- Set task -
Reproduce the records starting with the line containing "order: Polypodiales" and continuing through the end of the records, changing "common name" to "vernacular name" and altering nothing else.
# # # #
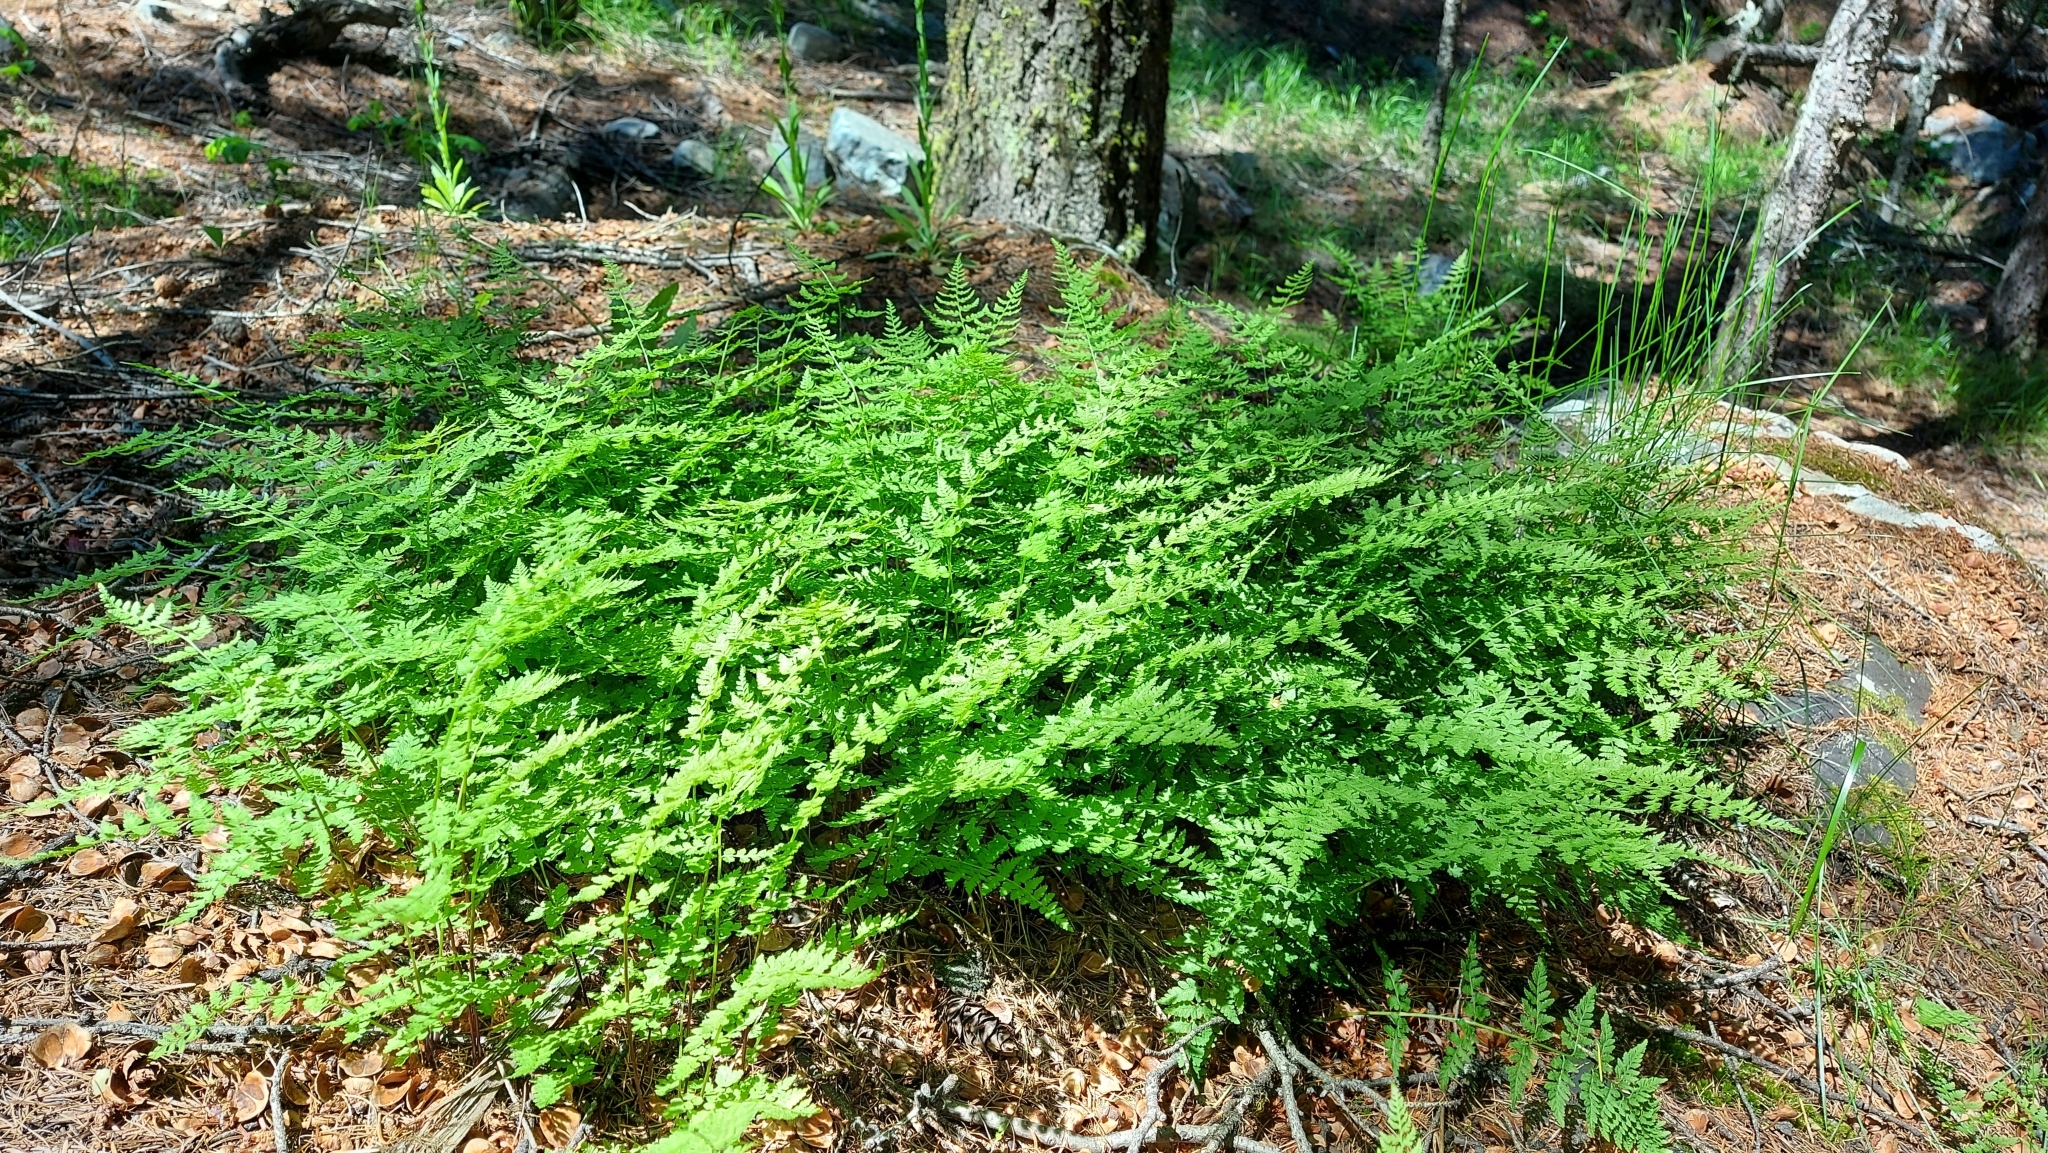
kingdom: Plantae
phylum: Tracheophyta
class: Polypodiopsida
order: Polypodiales
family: Cystopteridaceae
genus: Cystopteris
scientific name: Cystopteris fragilis
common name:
# # # #
- Task solution -
order: Polypodiales
family: Cystopteridaceae
genus: Cystopteris
scientific name: Cystopteris fragilis
vernacular name:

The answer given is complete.